When travelers talk about Angkor Wat they always mention watching the sunrise. This is a thing thousands if not millions of people come to do every year at Angkor Wat temple.
Because so many people want to see this, you have to plan ahead of time how you’ll get there and where you will sit to watch the sunrise.
Luckily the tour group we went with provided a “Sunrise” package for an additional $20.00. This included pick up from our hotel and a guided walk in the dark of the jungles to the Temple Complex at 4:00 am in order to get there to stake out the “best seat.” Since you and everyone else wants to the see this sunrise you must get up no later than 4:15 am in order to get through the complex entrance and to Angkor Wat temple.
Our guide had the hookup!!! We met him at 4:00 am in our hotel lobby. Then we drove to an entrance that had no crowds. From here, we walked down the gravel path surrounded by the jungle to Angkor. Walking down the road before the sun rose was actually a highlight of my day.
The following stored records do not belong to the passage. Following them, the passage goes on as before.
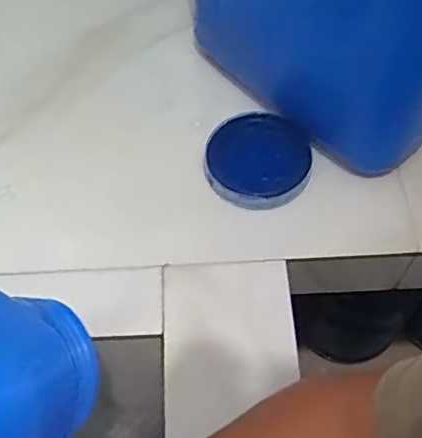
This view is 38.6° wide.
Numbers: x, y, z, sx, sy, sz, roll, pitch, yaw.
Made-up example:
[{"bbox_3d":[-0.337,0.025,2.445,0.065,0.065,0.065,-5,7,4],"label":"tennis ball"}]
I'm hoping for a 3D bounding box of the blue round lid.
[{"bbox_3d":[0.054,-0.075,0.674,0.117,0.033,0.127,0,59,0],"label":"blue round lid"}]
Staring up at the thousands of stars against the blue-black night sky above was very cool.
When we got to Angkor Wat our guide picked up a collapsed cardboard soda box he saw laying next to a souvenir shop’s recycling bin. I was perplexed at first, but when he pointed at our “seat” on the edge of the pool that sits in front of Angkor Wat, he put the box down and said, “sit on this!” This was a smart move that let us sit on the muddy rocks on the very edge of the pool that lays in front of Angkor Wat temple without our butts getting wet or dirty.
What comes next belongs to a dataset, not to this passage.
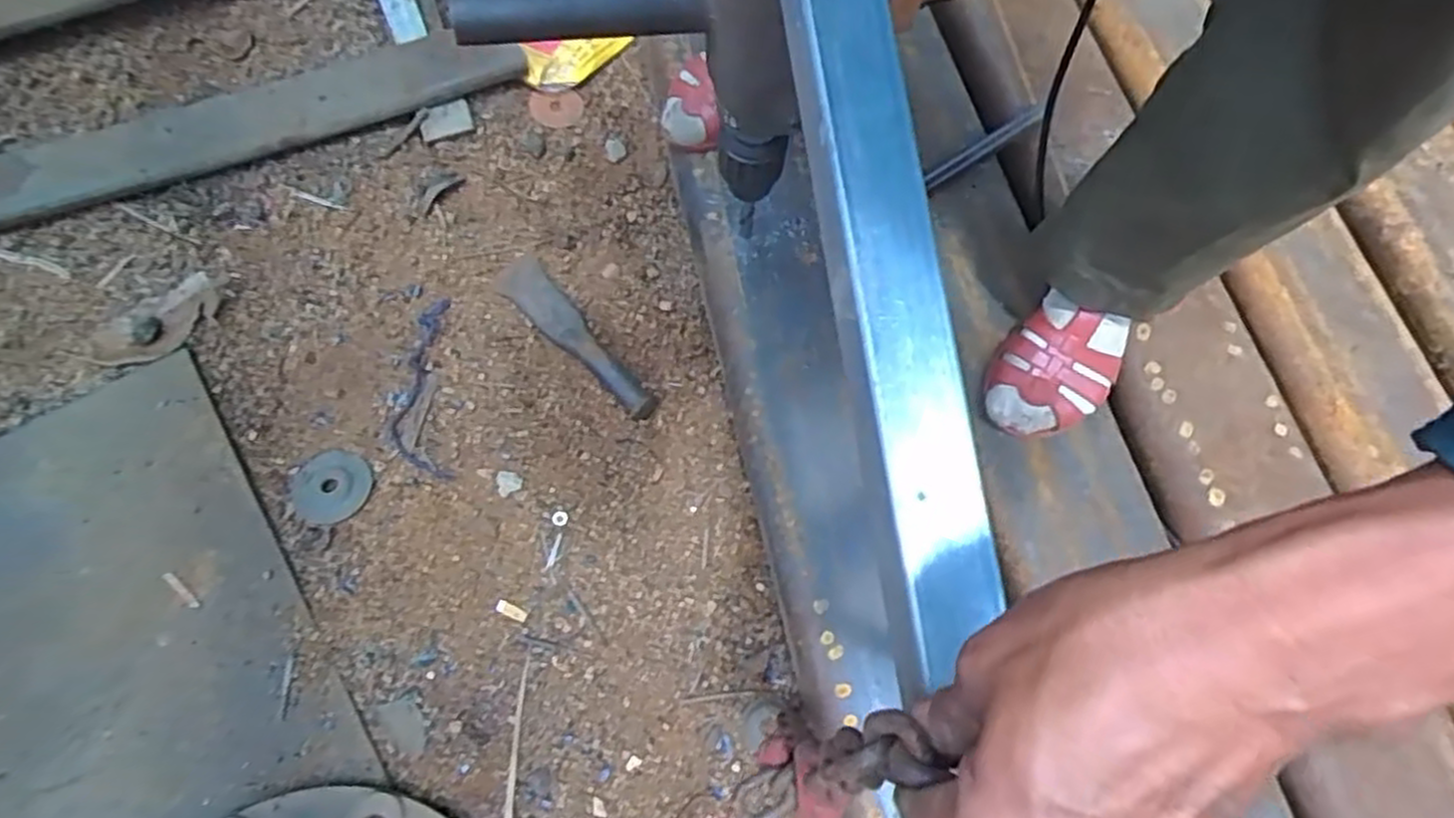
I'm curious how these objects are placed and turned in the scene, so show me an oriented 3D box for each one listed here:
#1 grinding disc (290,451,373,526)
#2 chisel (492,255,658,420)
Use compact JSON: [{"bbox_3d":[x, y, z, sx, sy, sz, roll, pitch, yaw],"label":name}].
[{"bbox_3d":[-0.390,0.075,0.767,0.077,0.007,0.072,1,71,-2],"label":"grinding disc"},{"bbox_3d":[-0.162,-0.077,0.825,0.048,0.028,0.232,-39,77,-14],"label":"chisel"}]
We got there early. I’d say only 25% of the people who ended up showing up were there that early in the morning. By my estimate, there were a total of 150-250 people who showed up by sunrise. It was crowded. The “serious” photographers were already there, tripods teetering on the edge of the pool’s mud and rocks.
While we waited in the darkness for the sun to rise we met a very self-sufficient British woman who found her way alone and in the dark to the temple while also losing her guide!!! She was solo-traveling for a week from her home in Penang, Malaysia. She got an opportunity to take a job there from London and she took it. I love it when people pack up their lives and move somewhere new! An adventure! Perhaps that’s why I always find myself moving every 3-4 years.
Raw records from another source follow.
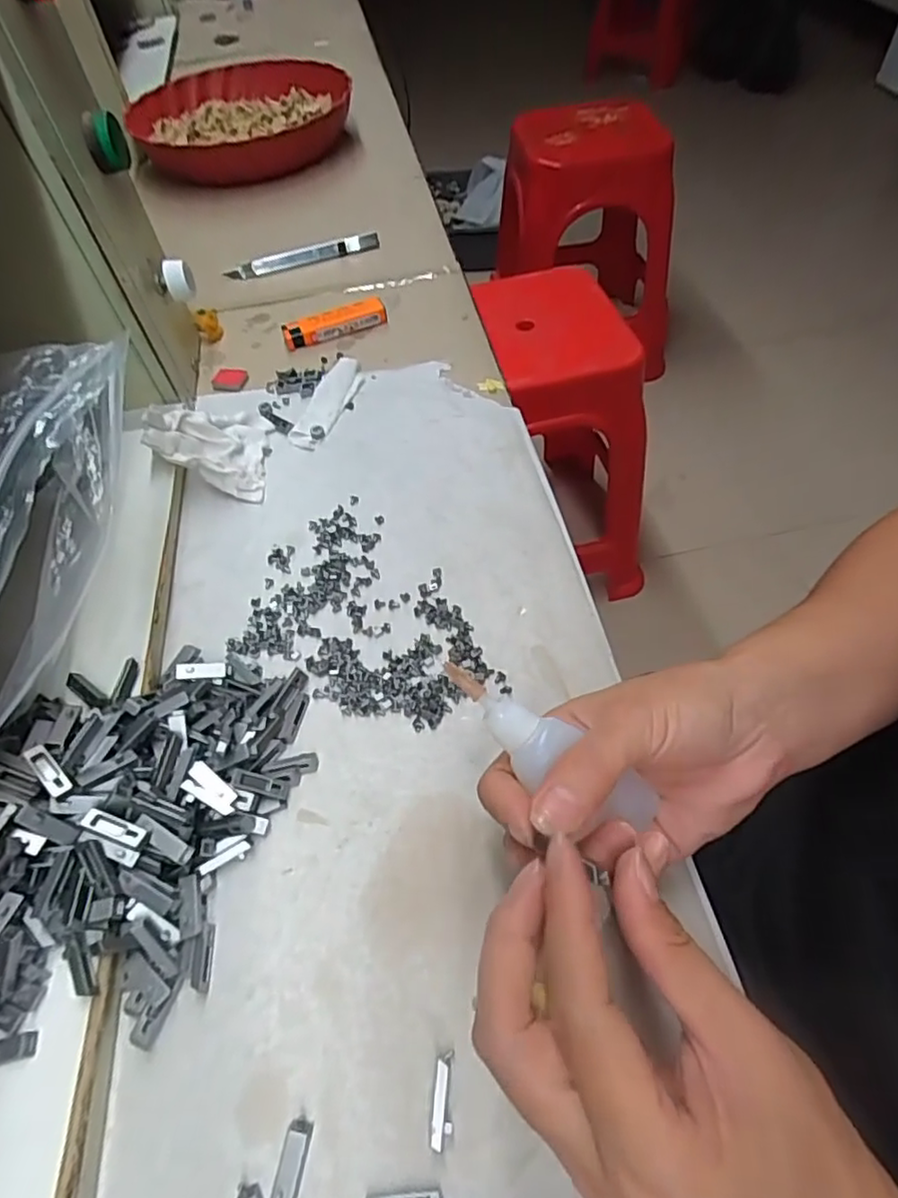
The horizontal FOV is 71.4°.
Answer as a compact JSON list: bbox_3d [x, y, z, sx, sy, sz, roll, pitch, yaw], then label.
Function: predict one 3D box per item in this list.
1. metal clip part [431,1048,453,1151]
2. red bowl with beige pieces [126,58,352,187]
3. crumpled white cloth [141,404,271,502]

As the sun got closer to rising, people were crowding around the pool as close as they could without falling in the water. The French photographer to my left used his guidebook as a camera stand and placed it by my foot! You can imagine how careful I was not to move my foot at all. He eventually picked it up.
You will witness a dichotomy while experiencing this particular sunrise. On one side of the pool is Angkor. The largest religious monument in the world, built in the early 12th century. Its presence is breathtaking; as the sun rises its carvings and shape takes on all the colors of the sun. Orange, red, purple, blue. The five peaks are the showpiece and the carvings on the facade are there to be marveled at as well. The water is so still with pink water lilies resting on it, awoken by the occasional ripple from a small fish. Everything seems untouched, as if you have stumbled upon a secret hidden temple at sunrise.
If you turn your gaze from the peaceful sunrise, you will see hundreds of camera flashes going off, one by one at domino pace. One tourist after the other is trying to get “the perfect shot” to slap on their Instagram or place in their portfolio. Every thing is moving and chattering on this side of the pool. No reverence or silence. In that moment on the edge of the pool you are in between both worlds and you choose how you want to enjoy it. Do you choose the right side, the left side, or both?